Motivation
Representation learning tells you where a cell is in latent space; it does not tell you where it will move under a knockout or a compound. Drug-discovery decisions are counterfactual — target validation, hit and lead selection, combination and dose choices all ask how state changes after an intervention. BioJEPA-AC takes the action-conditioned world-model idea proven on video and robotics (V-JEPA 2-AC) and points it at the cell, treating an intervention as the action.
How it works
The model couples a state encoder with an action-conditioned predictor:
- A state encoder $f_\theta$ maps the pre-perturbation profile $x_{\text{pre}}$ to a latent $z_{\text{pre}}$ (the Cell-JEPA role).
- An action encoder represents the intervention $a$ — a gene knockout/knockdown, or a compound with dose and time.
- A predictor $g_\phi$ maps $(z_{\text{pre}}, a)$ to the predicted post-state latent $\hat z_{\text{post}}$.
- An EMA target encoder embeds the actual measured post-state $x_{\text{post}}$ to supervise the prediction.
Once trained, it is used as a simulator: encode a starting state, apply candidate interventions, and search for the one whose predicted latent lands in a desired region (e.g. toward a healthy and away from a disease manifold).
The objective
The action-conditioned latent loss mirrors V-JEPA 2-AC, with interventions in place of robot actions:
$$\mathcal{L} = \big\lVert\, g_\phi(z_{\text{pre}}, a) - \operatorname{sg}\big[\bar f_\theta(x_{\text{post}})\big] \,\big\rVert_2^2 \;+\; \lambda\,\mathcal{R}(z),$$
where $\mathcal{R}$ is an anti-collapse regulariser. Planning then solves $\min_{a}\,\lVert \hat z_{\text{post}}(a) - z^* \rVert$ over candidate interventions toward a target state $z^*$.
Key results & what's novel
BioJEPA-AC is an open, in-progress project (GPTomics) rather than a finished benchmark paper, so it is best read as a concrete architecture proposal: the first explicit attempt to build a V-JEPA-2-style, action-conditioned world model of the cell. Its significance is the framing — turning self-supervised cell representations into a controllable, counterfactual simulator of perturbation response, which is precisely the missing piece between a good cell encoder (Cell-JEPA) and decision-making in the drug-discovery pipeline.
Strengths & limitations
- + Directly answers counterfactual, intervention-level questions; supports planning/search.

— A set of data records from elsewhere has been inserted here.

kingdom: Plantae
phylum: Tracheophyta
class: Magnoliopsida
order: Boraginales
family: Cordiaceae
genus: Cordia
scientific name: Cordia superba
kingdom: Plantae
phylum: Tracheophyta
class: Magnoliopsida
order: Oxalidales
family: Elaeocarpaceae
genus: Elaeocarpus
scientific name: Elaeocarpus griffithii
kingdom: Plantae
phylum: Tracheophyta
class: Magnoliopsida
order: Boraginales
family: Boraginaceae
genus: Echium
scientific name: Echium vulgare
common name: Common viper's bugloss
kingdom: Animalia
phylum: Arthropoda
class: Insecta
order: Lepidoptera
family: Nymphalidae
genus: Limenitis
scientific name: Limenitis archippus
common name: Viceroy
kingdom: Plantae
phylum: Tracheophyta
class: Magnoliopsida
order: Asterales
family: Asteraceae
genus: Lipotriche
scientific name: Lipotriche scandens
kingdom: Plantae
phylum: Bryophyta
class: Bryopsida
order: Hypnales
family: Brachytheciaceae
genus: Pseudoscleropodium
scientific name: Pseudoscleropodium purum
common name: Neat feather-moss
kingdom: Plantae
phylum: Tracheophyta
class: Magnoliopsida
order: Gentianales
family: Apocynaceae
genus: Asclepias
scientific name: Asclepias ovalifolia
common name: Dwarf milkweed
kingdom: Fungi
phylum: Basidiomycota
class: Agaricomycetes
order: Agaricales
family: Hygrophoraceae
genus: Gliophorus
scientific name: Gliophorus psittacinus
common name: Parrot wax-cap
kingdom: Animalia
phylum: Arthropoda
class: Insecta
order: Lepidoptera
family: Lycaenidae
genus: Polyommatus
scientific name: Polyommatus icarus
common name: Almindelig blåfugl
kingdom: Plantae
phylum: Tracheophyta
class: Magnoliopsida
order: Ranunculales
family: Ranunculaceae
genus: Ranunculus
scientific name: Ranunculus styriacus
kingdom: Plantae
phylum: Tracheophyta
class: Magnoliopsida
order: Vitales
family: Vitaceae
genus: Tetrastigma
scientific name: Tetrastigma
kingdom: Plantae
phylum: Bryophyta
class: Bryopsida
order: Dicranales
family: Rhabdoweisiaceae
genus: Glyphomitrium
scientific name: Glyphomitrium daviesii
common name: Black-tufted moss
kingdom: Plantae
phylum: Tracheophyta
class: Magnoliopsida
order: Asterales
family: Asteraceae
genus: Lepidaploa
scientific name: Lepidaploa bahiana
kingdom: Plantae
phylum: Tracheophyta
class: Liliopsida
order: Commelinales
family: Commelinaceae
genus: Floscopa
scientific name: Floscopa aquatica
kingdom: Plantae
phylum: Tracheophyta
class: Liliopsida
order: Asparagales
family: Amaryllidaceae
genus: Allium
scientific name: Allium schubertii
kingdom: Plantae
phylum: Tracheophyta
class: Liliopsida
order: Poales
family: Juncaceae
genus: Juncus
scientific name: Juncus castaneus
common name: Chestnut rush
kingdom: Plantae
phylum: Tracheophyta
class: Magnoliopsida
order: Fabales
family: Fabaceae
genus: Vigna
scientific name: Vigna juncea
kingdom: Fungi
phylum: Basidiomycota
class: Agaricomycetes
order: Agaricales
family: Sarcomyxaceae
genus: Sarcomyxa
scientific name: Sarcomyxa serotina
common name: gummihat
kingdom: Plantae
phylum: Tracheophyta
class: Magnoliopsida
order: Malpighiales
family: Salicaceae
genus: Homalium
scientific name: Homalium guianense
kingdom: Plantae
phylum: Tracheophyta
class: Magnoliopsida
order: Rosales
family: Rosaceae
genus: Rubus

- + Reuses unlabelled state pretraining; interventions slot in as actions.
- − Needs paired pre/post perturbation data; evaluation must hold out unseen interventions, targets and contexts, not just random cells.
- − Causal validity is not automatic — latent prediction can capture correlation; identifiability theory (see the LeJEPA world-model analysis) warns the required assumptions are strong for biology.
- − Early-stage; quantitative performance is not yet established.